If it came to that, and several law firms have floated the idea
of bringing claims against Triratna, it would certainly have
assets to sell. The latest accounts of its charitable arm, the
Triratna Preceptors’ College Trust, reveal that in 2017, the
most recent figures available, it alone was sitting on net
assets worth more than £3.3m. It bought Adhisthana several
years ago for a rumoured £5m.
But this is only part of the picture. The accounts explain that
the trust acts as a hub for dozens of charities that operate in
the UK and overseas. One member told the Observer that, in
Cambridge alone, Triratna had eight or nine properties worth
between £700,000 and £2m each. Another member
suggested that its entire property empire was worth more
than £100m.
It helps that the order is a charity and enjoys tax perks. And
the fact that its members are often happy to work in its
bookshops or cafes for very little helps keep its cost base low.

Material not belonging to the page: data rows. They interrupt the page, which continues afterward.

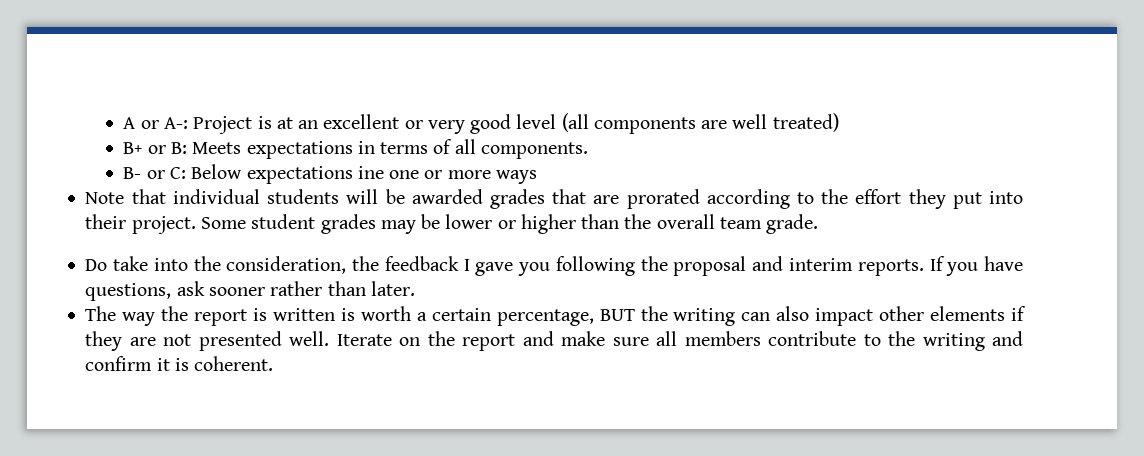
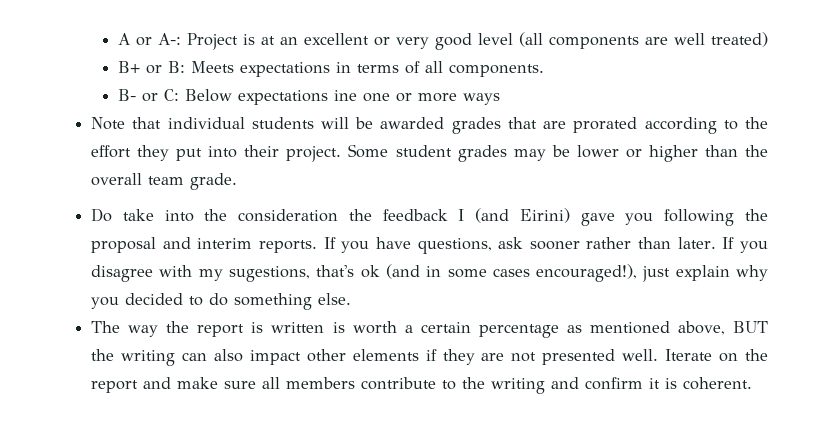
[226,256,347,274] consideration, -> [238,209,339,222] consideration
(470, 265) none -> [475,208,570,223] (and Eirini)
(415, 288) none -> [722,237,768,253] [91,264,769,282] [91,293,352,310] If you disagree with my sugestions, that's ok (and in some cases encouraged!), just explain why you decided to do something else.
[496,309,594,326] percentage, -> [478,321,725,338] percentage as mentioned above,

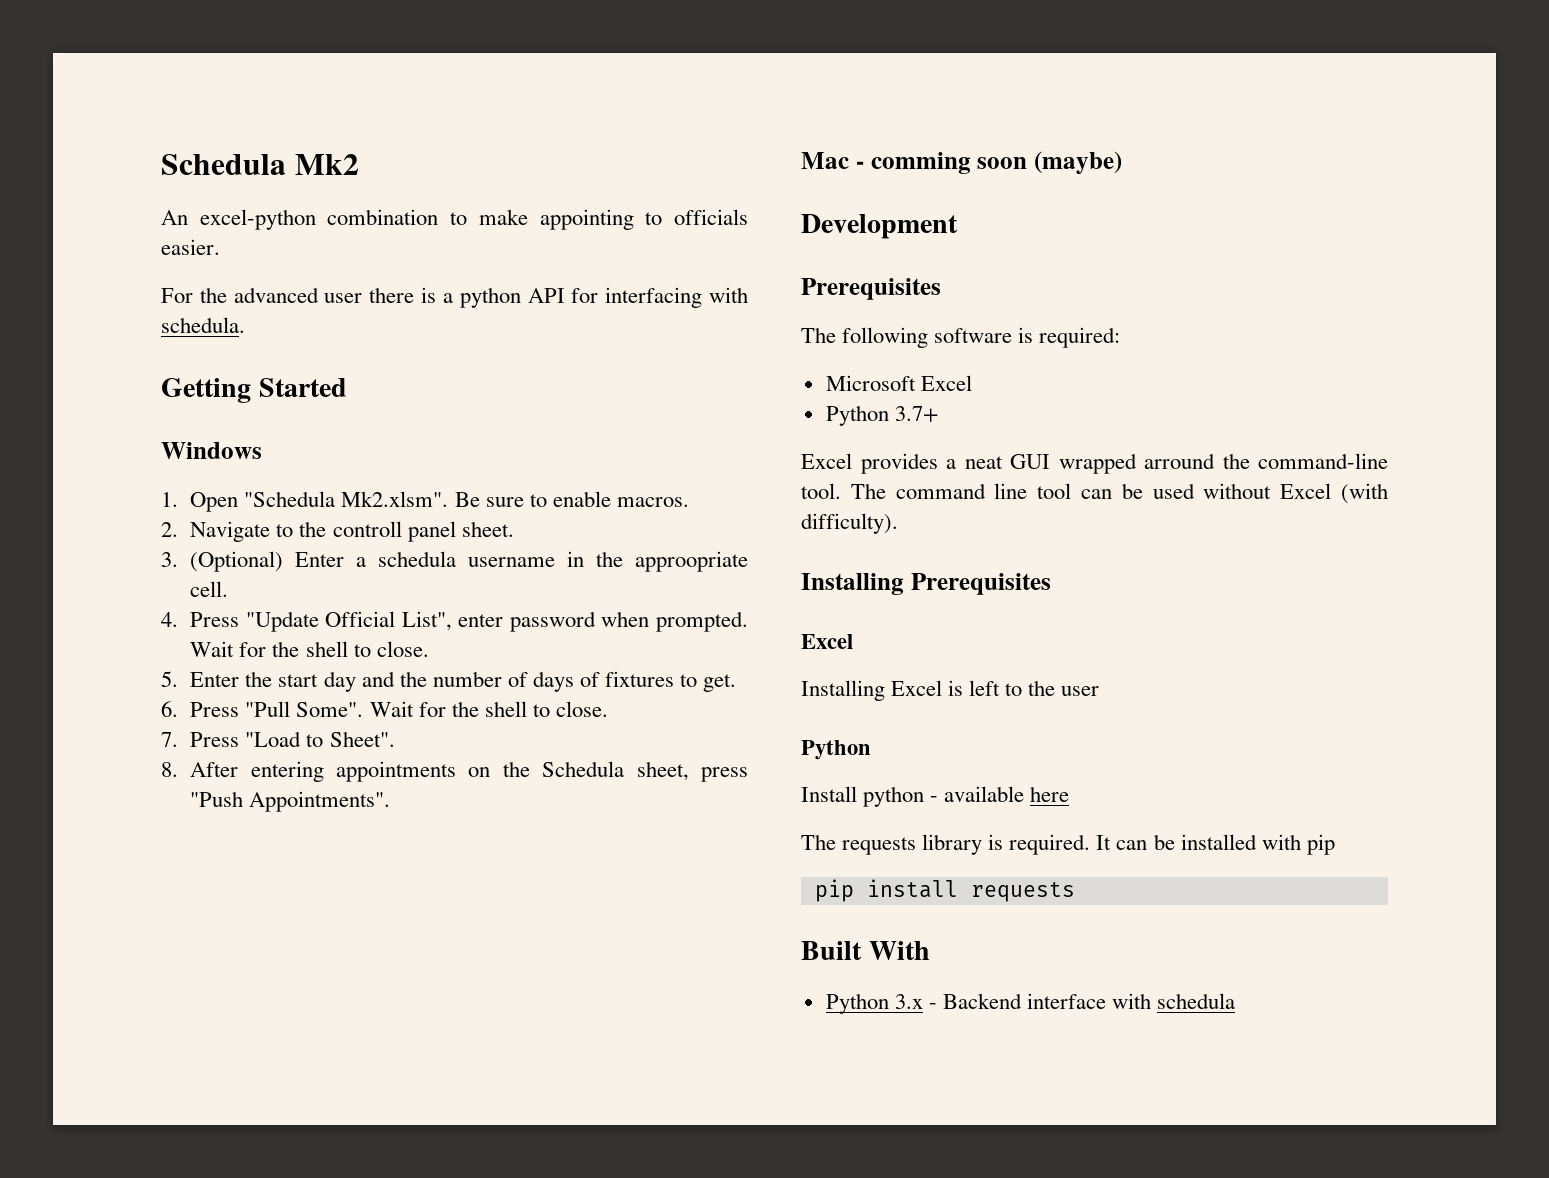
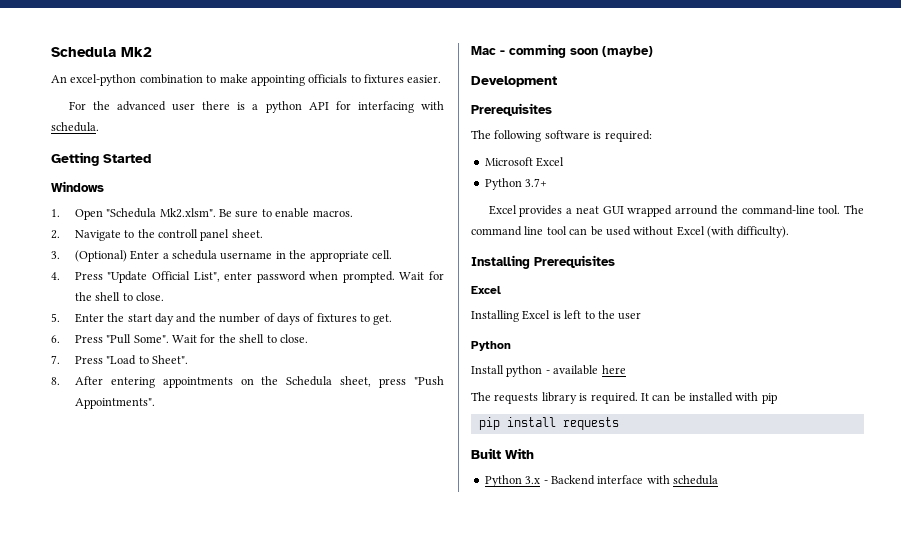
[645,209,748,225] to officials -> [308,74,404,84] officials to fixtures
[635,551,748,572] approopriate -> [309,251,369,262] appropriate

Mark Dunlop left the order in 1985 after many years working
for it. A heterosexual man, he felt compelled to have sexual
relations with Lingwood over a four-year period. “He didn’t
have any charisma,” Dunlop said. “He was a slightly weird
guy, in a way that worked in his favour because I thought:
‘I’m not being swayed by his charisma.’
“There was a general feeling around at the time that you were
‘blocked’ if you had an aversion to gay sex,” one former
member recalled in an online forum.
One Triratna retreat, in Norfolk, where Lingwood was
resident for much of the 80s, was described by the member
as “more reminiscent of a San Francisco gay bath-house than
a Buddhist retreat”.
A current member told the Observer that in the early 90s a 17-
year-old boy with obvious mental health problems ended up
in a sexual relationship with an order member in his 40s
when residing at a centre in the south-east.
One verse must have given him pause for thought: “Lead a
righteous life, not one that is corrupt. The righteous live
happily, both in this world and the next.”